Another plausible explanation for the cost associated with imperfect cues is that targets may be located outside the immediate FOV of the device, making them harder to locate. However, the interaction between FOV and single cue reliability was not significant (p = .23), reinforcing that the performance costs of imperfect cues persist regardless of whether the target is within or outside the user’s initial view. This finding suggests that the performance cost reflects a general reliability effect rather than being driven by the spatial location of the target alone.
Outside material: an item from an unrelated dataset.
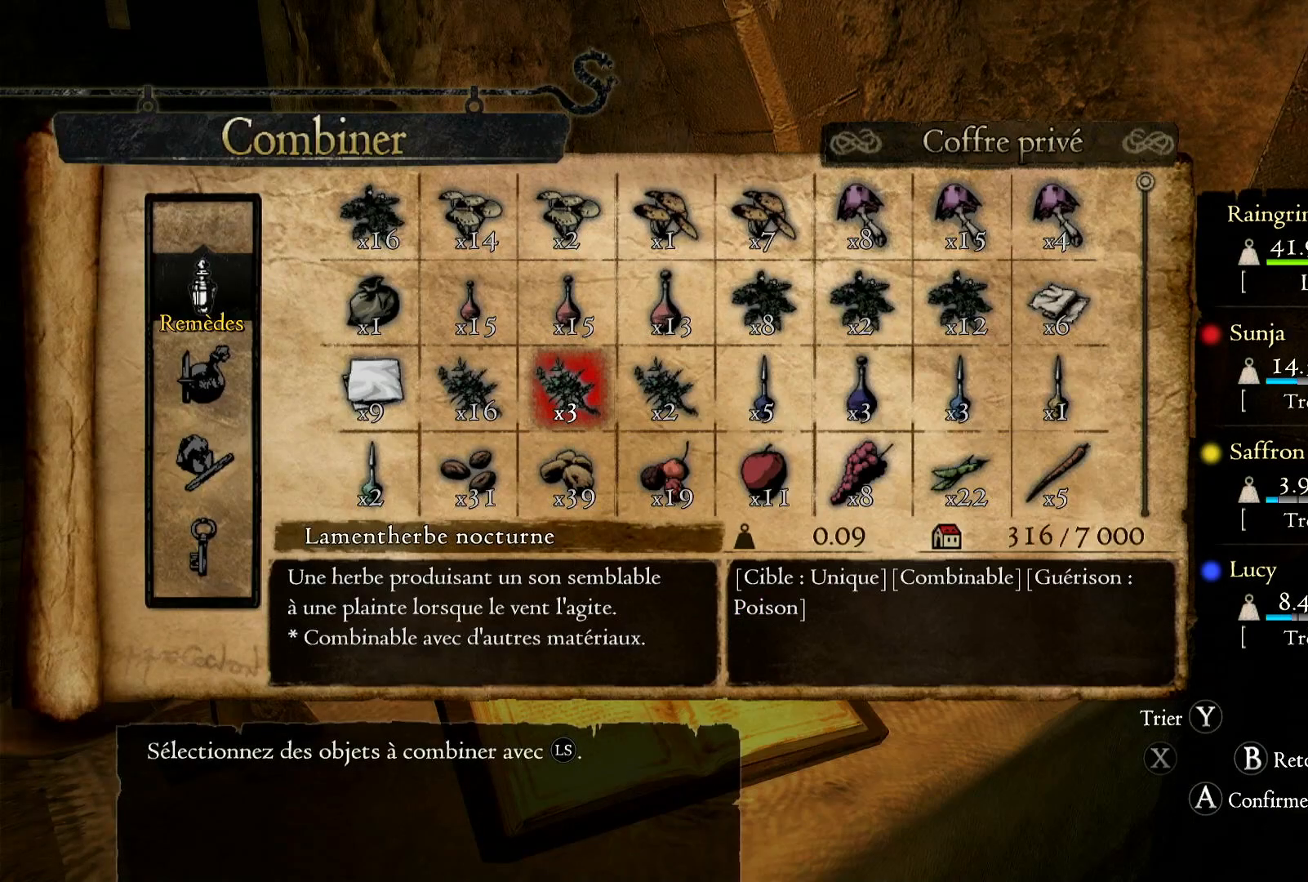
{"buttons": [], "left_stick": "center", "right_stick": "center", "events": [[50, "left_stick", "right"], [283, "left_stick", "center"], [317, "A", "down"], [417, "A", "up"]]}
This work extends prior research on cue effectiveness by showing the benefits of AR cueing in wide-FOV, naturalistic search scenes. Much of the existing cueing research has focused on flat 2D displays or employed constrained FOVs, limiting generalizability to AR cueing in large search scenes which more accurately models the complexity of real-world environments. Furthermore, no studies have examined the efficacy of dual cueing systems, where each cue conveys distinct levels of spatial information, particularly in the context of a wide-FOV search scene where peripheral information is constrained by the FOV of an AR-HMD. Here, we show that dual cues—combining global and local spatial information—reduce performance costs when targets fall outside the initial FOV of the device, demonstrating an actionable AR cue strategy to improve performance. Finally, this work expands findings regarding the impact of cue reliability on search performance by assessing the effect of errors in an automated guidance system and showing how such misleading cues may disrupt attentional allocation.
Conclusions and Limitations
These findings show important performance benefits for AR attention cues during a wide FOV search task. Specifically, combining global and local spatial information provides an advantage in situations where the AR-HMD constrains peripheral vision, allowing people to find targets outside of their FOV faster and more accurately. This has important implications for operational settings where personnel are using an AR-HMD in the real-world, such as military or search and rescue teams. While cues, particularly dual cues, improve search performance, caution should be taken when the cues err. The present work shows that erroneous cues misguide attention and, therefore, degrade performance. Future work should investigate the driver behind the performance degradation with imperfect cues, particularly to assess the magnitude of the effect and the extent to which this reflects an inattentional automation bias. Future work should examine larger search scenes and dynamic scenarios where dual cues may benefit performance.
Footnotes
Declaration of Conflicting Interests
The authors declared no potential conflicts of interest with respect to the research, authorship, and/or publication of this article.
Funding
The authors received no financial support for the research, authorship, and/or publication of this article.